Lockdown, Day 107




This weekend was basically tough and horrible. My brain has been racing and lots of things that had vanished have been back and at the forefront of my mind - just when I really didn't want them there.

One decision I have made is that I am no longer going to even try to be whoever somebody else feels of expects me to be. I have been doing that for far too long and, if I am honest, I really have no idea who I am meant to be as I've always been trying to be someone elses image of who I am. 

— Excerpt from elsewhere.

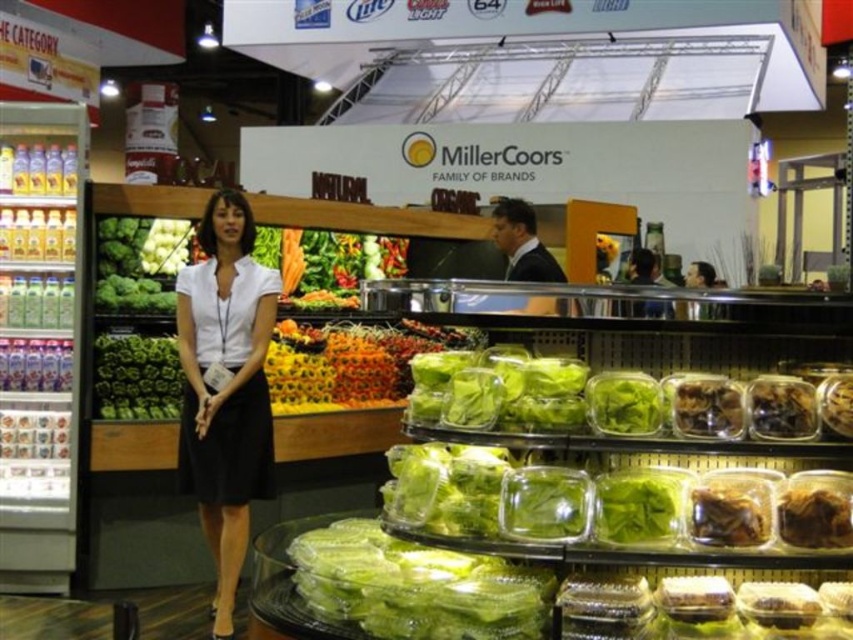
You are a customer in the store and want to grab the brown crumbly at lower right. Can you reach it without moving the green leafy lettuce at center?

The brown crumbly at lower right is behind the green leafy lettuce at center, so you can reach it without moving the green leafy lettuce at center because it is positioned behind it.

You are a customer in a grocery store and want to find the green leafy lettuce at center. According to the store layout, where should you look relative to the display case?

The green leafy lettuce at center is located at the coordinates point (135, 378) relative to the display case.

At school I was never just Heather, once I was at grammar school I was always the deputy heads daughter, even though I did manage to keep that hidden pretty much for the first year. The only people who knew about my alternative persona were those who had been at Maplesdon Noakes with me the year before - but not to many had transferred to the Grammar at 13 so they could be asked to keep quiet!! My only other problem was that most of the staff knew me, so I did stick out in a group of 30 new girls! Luckily the cousin of the other deputy head was stuck in the same class as me which gave both of us a sense of deniability which we made use of as often as we could! I was also lucky that there were 3 other Wilsons in my year, so even though there was a rumour that Mr Wilson's daughter was in the 3rd year, I could still claim it wasn't me! The only time it was a problem was int he 6th form when one teacher was trying to give results to my Dad instead of me. I sulked and Dad did dissuade him from doing that as it wasn't fair on me!

Once I started work I still wasn't me....to start with I was always speaking as the company, once I started to climb up I was still 'The Company' not me - and often letters were not sent to Heather, I was Victoria and various other names over the years and once I switched to Zerfahs, nobody ever got any of it right!

It got worse as I moved up in other companies and the real Heather has vanished from sight. This was due to expectations of work and trying to be a person I really wasn't meant to be. I was not fitted for the job, they were expecting a man and got me who really was not ready for the politics I got thrown into the middle of. The fiasco of 2008 has also wiped her from my memory and since then I have moved on to a new role as Mikey's Mum. I'm not me and over Lockdown I have not really had the opportunity to be Heather - whoever she might be. I am hoping to find out who she is as the world starts to get used to whatever the new normal will end up being!